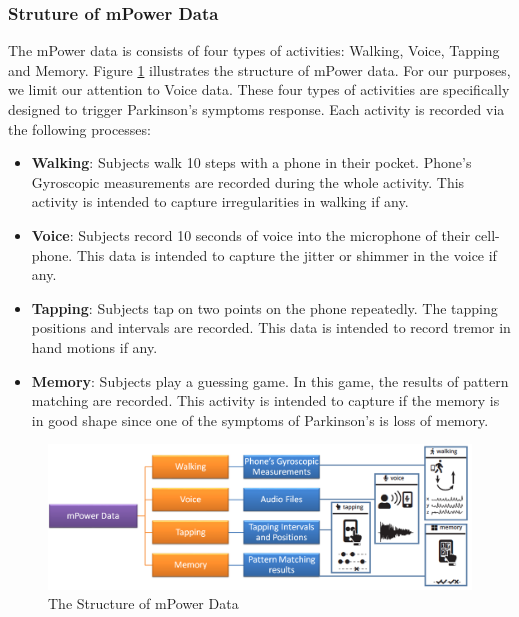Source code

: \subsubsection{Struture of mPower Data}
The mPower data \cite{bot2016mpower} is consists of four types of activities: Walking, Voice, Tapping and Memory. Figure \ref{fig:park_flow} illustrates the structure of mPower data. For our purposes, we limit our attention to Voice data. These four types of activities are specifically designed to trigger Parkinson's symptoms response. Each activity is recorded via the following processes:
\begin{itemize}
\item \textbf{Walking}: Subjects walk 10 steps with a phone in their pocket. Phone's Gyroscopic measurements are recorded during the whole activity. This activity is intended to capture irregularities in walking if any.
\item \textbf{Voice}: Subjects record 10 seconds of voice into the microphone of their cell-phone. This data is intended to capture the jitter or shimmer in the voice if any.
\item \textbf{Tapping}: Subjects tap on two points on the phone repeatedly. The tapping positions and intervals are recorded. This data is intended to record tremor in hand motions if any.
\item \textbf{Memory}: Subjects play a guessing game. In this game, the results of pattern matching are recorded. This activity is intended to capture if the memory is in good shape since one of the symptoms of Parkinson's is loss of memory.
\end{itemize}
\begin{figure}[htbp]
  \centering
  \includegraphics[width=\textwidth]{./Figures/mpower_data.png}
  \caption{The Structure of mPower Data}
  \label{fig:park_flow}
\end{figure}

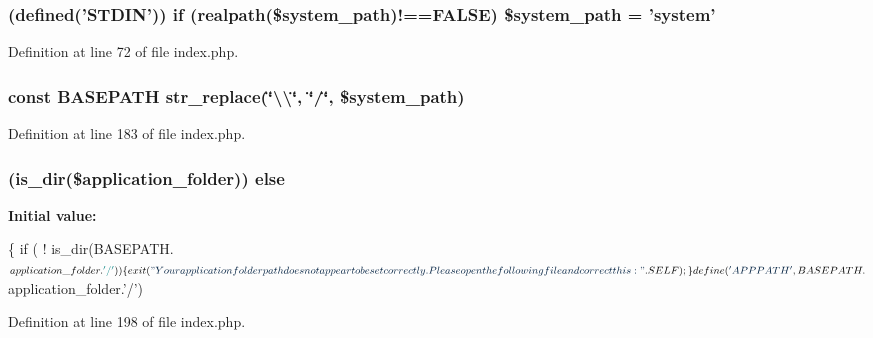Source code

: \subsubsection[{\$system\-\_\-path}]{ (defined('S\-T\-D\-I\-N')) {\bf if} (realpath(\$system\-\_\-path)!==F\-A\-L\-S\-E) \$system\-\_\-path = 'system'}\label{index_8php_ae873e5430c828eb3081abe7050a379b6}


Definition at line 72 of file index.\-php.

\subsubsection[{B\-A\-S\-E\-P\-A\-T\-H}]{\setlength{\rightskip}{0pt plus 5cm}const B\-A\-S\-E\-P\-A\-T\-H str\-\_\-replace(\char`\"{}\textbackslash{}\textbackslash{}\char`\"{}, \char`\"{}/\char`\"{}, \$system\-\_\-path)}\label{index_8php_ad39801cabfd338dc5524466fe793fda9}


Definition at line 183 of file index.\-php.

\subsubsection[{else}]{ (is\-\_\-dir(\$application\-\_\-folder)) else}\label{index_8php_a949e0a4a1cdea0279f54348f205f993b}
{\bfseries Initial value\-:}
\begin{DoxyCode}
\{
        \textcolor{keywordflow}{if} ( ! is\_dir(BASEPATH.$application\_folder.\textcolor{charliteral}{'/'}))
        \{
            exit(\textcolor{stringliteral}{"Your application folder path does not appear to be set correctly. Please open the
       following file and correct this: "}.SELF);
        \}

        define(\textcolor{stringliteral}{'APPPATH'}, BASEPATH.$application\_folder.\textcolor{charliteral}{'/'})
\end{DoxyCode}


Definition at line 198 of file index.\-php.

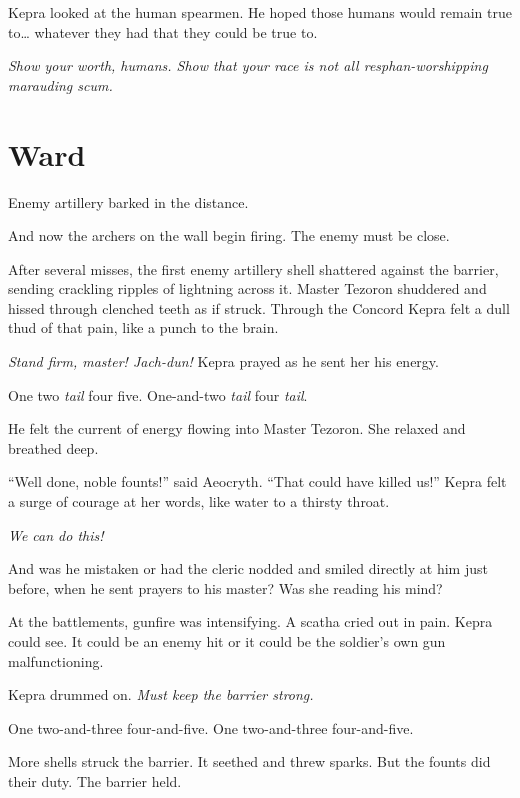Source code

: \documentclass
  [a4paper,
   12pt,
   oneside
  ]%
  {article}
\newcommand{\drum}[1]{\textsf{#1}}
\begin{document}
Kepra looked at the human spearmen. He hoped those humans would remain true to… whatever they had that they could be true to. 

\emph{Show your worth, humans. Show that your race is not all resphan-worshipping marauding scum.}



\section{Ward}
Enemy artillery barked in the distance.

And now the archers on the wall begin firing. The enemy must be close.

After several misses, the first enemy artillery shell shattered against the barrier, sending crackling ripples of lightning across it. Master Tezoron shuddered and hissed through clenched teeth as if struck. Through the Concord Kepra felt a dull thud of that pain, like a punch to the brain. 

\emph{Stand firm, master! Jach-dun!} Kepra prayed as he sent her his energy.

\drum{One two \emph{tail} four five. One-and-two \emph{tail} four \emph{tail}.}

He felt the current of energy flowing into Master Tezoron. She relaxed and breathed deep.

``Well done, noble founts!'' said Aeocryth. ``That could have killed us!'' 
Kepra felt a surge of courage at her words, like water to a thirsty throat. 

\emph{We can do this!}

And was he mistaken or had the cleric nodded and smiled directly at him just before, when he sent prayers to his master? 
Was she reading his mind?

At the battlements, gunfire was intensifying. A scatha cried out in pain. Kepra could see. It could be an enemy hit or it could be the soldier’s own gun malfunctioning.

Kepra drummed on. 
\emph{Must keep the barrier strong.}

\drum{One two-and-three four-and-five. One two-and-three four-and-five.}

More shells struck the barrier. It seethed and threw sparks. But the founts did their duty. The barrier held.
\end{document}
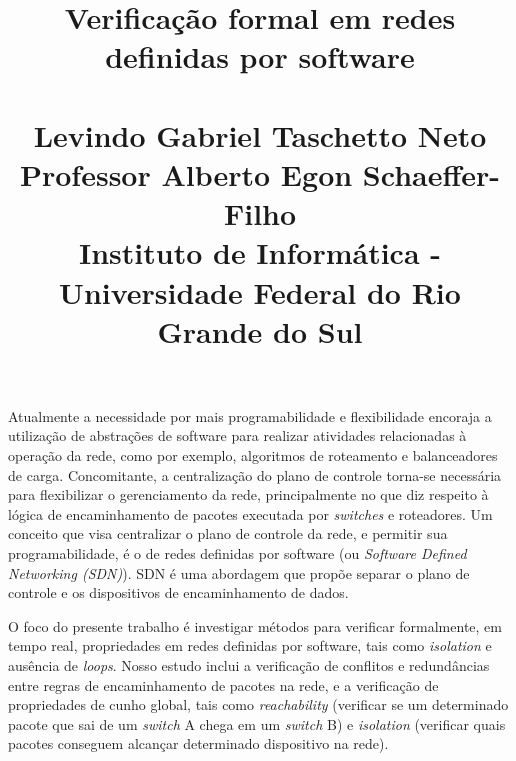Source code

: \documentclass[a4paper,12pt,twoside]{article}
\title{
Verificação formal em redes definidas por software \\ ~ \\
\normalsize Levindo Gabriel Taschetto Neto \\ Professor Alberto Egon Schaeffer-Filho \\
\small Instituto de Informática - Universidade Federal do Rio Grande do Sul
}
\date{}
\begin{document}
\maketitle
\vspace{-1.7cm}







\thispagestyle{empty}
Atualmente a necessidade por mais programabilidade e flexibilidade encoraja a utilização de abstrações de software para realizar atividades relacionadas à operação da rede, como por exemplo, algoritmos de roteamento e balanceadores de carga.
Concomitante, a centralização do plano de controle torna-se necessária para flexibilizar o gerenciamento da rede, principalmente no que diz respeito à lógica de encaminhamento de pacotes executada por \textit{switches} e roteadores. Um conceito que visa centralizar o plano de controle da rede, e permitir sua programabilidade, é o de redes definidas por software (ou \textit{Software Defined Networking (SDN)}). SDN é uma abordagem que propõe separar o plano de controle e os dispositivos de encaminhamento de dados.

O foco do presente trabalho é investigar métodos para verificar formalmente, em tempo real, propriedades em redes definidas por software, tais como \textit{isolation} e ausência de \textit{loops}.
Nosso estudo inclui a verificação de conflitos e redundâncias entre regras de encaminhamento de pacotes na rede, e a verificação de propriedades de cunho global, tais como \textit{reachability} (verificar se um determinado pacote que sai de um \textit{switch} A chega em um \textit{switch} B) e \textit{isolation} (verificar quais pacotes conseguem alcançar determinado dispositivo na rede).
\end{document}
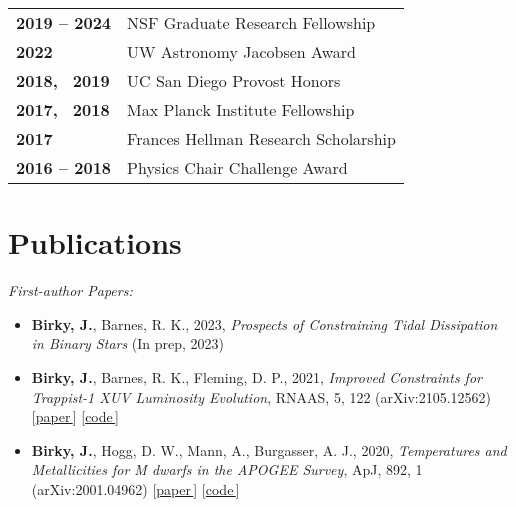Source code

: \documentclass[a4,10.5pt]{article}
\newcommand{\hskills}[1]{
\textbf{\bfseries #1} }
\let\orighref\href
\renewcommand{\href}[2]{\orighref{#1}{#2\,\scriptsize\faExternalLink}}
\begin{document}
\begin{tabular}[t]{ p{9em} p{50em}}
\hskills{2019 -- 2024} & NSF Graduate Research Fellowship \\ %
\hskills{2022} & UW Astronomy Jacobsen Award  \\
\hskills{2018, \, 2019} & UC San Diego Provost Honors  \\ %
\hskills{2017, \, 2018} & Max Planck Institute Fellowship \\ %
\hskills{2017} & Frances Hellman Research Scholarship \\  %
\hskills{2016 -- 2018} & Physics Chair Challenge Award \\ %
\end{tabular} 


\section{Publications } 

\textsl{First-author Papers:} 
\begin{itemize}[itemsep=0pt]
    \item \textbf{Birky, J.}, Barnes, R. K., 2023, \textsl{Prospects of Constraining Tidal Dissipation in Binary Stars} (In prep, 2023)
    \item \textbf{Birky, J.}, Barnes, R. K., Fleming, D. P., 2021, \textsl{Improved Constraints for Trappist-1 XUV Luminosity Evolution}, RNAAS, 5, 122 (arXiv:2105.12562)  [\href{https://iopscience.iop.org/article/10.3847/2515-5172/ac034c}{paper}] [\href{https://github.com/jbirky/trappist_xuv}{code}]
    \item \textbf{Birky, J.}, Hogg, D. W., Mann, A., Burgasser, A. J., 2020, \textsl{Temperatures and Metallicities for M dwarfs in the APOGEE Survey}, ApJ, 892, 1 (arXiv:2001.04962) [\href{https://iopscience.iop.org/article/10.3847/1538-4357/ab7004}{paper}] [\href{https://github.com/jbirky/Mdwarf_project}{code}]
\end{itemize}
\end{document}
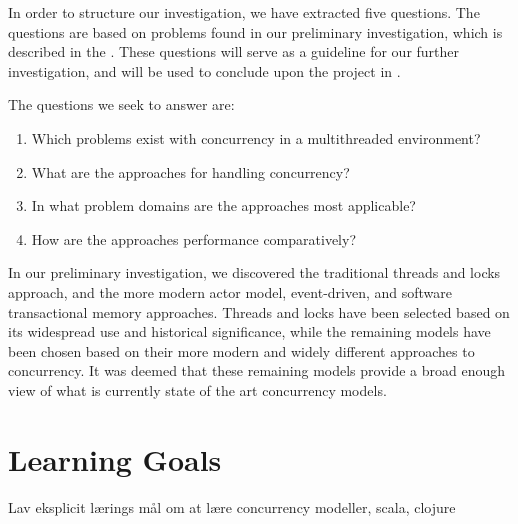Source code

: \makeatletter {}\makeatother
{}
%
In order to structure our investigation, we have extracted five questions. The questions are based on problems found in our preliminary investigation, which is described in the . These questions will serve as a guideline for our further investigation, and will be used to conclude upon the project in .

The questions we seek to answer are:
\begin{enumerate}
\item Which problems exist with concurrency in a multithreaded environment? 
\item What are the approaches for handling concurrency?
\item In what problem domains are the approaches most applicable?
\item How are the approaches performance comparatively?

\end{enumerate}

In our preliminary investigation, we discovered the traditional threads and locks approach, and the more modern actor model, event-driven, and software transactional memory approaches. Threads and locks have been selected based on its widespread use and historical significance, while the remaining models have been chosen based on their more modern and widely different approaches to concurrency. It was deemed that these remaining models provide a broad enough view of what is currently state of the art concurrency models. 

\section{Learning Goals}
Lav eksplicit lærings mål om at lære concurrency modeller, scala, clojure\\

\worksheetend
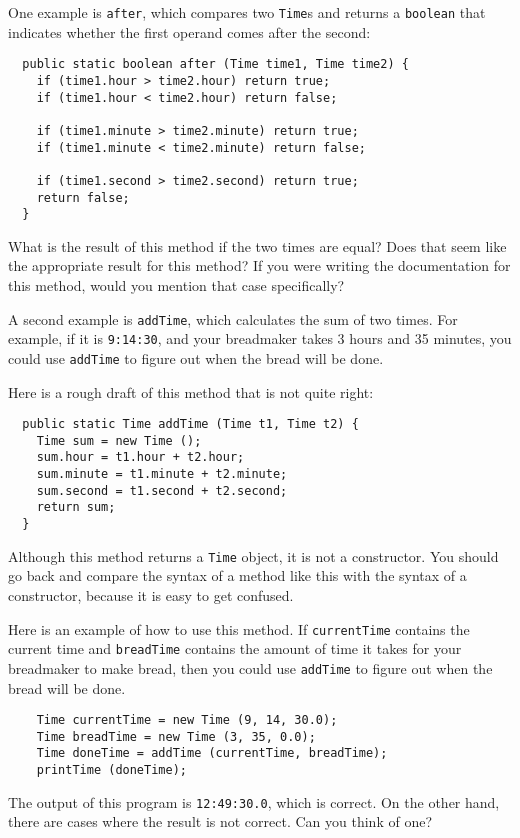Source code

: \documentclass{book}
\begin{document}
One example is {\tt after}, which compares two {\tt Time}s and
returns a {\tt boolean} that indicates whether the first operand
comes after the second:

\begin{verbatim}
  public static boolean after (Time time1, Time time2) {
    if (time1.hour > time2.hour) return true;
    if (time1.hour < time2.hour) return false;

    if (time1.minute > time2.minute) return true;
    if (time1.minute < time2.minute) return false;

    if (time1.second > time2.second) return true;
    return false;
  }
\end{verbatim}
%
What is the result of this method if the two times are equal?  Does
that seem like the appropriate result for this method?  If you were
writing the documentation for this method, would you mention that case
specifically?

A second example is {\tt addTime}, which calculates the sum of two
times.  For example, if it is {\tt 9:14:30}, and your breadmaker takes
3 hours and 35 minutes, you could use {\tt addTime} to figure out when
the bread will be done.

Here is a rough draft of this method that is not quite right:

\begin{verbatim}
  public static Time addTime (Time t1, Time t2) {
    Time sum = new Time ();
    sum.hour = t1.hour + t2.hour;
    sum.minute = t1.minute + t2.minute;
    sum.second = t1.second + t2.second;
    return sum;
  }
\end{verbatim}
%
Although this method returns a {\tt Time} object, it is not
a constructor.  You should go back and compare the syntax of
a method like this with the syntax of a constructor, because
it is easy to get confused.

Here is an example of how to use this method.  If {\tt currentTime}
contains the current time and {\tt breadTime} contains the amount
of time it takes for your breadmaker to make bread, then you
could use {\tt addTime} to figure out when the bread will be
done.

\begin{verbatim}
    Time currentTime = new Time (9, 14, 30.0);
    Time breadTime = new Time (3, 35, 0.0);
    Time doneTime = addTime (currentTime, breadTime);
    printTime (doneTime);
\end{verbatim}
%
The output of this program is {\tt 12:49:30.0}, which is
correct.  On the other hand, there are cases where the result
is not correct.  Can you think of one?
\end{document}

Activity ->
Keep to the lines from the one containing "if (time1.hour <" to the end of the entries above, and retype them exactly.

Your response ->
    if (time1.hour < time2.hour) return false;

    if (time1.minute > time2.minute) return true;
    if (time1.minute < time2.minute) return false;

    if (time1.second > time2.second) return true;
    return false;
  }
\end{verbatim}
%
What is the result of this method if the two times are equal?  Does
that seem like the appropriate result for this method?  If you were
writing the documentation for this method, would you mention that case
specifically?

A second example is {\tt addTime}, which calculates the sum of two
times.  For example, if it is {\tt 9:14:30}, and your breadmaker takes
3 hours and 35 minutes, you could use {\tt addTime} to figure out when
the bread will be done.

Here is a rough draft of this method that is not quite right:

\begin{verbatim}
  public static Time addTime (Time t1, Time t2) {
    Time sum = new Time ();
    sum.hour = t1.hour + t2.hour;
    sum.minute = t1.minute + t2.minute;
    sum.second = t1.second + t2.second;
    return sum;
  }
\end{verbatim}
%
Although this method returns a {\tt Time} object, it is not
a constructor.  You should go back and compare the syntax of
a method like this with the syntax of a constructor, because
it is easy to get confused.

Here is an example of how to use this method.  If {\tt currentTime}
contains the current time and {\tt breadTime} contains the amount
of time it takes for your breadmaker to make bread, then you
could use {\tt addTime} to figure out when the bread will be
done.

\begin{verbatim}
    Time currentTime = new Time (9, 14, 30.0);
    Time breadTime = new Time (3, 35, 0.0);
    Time doneTime = addTime (currentTime, breadTime);
    printTime (doneTime);
\end{verbatim}
%
The output of this program is {\tt 12:49:30.0}, which is
correct.  On the other hand, there are cases where the result
is not correct.  Can you think of one?
\end{document}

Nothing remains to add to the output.